» To be done:
Update the part of the material that opens with the line containing "locality: Río Calima" and closes with the line containing "genus: Hymenoxys" by writing "collected by" in place of "collectors". Give those lines again with nothing else changed.

Saved data entries

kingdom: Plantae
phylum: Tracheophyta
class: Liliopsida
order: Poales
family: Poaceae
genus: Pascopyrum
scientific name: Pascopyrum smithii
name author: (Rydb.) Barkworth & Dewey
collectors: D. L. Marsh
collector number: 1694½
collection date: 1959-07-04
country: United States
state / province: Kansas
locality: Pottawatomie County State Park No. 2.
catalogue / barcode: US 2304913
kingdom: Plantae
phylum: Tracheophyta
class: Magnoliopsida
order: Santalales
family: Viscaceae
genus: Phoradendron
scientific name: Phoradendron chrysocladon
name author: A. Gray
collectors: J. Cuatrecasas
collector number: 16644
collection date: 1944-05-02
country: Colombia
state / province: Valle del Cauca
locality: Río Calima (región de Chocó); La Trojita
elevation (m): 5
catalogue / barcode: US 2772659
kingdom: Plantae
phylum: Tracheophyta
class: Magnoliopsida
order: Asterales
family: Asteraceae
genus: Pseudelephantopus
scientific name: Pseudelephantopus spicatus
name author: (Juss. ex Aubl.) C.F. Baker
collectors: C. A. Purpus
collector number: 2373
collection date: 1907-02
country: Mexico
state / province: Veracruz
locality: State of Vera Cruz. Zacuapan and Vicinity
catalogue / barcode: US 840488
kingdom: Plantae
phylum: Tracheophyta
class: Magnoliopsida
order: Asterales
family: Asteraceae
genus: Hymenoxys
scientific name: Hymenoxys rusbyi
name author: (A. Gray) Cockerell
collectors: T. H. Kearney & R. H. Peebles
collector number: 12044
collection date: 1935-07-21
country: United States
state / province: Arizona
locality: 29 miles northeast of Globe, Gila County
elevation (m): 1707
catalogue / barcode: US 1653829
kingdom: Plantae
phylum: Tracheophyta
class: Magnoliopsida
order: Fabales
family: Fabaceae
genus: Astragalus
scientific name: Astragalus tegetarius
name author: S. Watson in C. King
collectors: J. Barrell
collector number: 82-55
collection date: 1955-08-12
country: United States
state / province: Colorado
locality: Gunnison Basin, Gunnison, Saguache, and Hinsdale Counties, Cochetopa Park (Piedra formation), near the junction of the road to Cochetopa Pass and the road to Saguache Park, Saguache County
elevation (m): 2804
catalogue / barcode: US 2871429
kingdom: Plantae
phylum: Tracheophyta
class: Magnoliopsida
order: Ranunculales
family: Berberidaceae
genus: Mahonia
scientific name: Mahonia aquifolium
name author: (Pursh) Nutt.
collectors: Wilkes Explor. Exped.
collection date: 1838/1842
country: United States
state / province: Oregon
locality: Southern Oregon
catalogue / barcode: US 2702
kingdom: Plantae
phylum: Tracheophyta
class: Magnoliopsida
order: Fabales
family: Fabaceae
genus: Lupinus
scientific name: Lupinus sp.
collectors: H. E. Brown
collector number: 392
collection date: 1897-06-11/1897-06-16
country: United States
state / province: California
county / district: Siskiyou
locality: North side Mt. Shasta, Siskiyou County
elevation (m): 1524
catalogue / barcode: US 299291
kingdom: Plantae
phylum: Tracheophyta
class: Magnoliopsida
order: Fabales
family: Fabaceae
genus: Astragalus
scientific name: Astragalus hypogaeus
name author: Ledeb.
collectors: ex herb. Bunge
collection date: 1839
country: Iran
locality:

» Output of the exercise:
locality: Río Calima (región de Chocó); La Trojita
elevation (m): 5
catalogue / barcode: US 2772659
kingdom: Plantae
phylum: Tracheophyta
class: Magnoliopsida
order: Asterales
family: Asteraceae
genus: Pseudelephantopus
scientific name: Pseudelephantopus spicatus
name author: (Juss. ex Aubl.) C.F. Baker
collected by: C. A. Purpus
collector number: 2373
collection date: 1907-02
country: Mexico
state / province: Veracruz
locality: State of Vera Cruz. Zacuapan and Vicinity
catalogue / barcode: US 840488
kingdom: Plantae
phylum: Tracheophyta
class: Magnoliopsida
order: Asterales
family: Asteraceae
genus: Hymenoxys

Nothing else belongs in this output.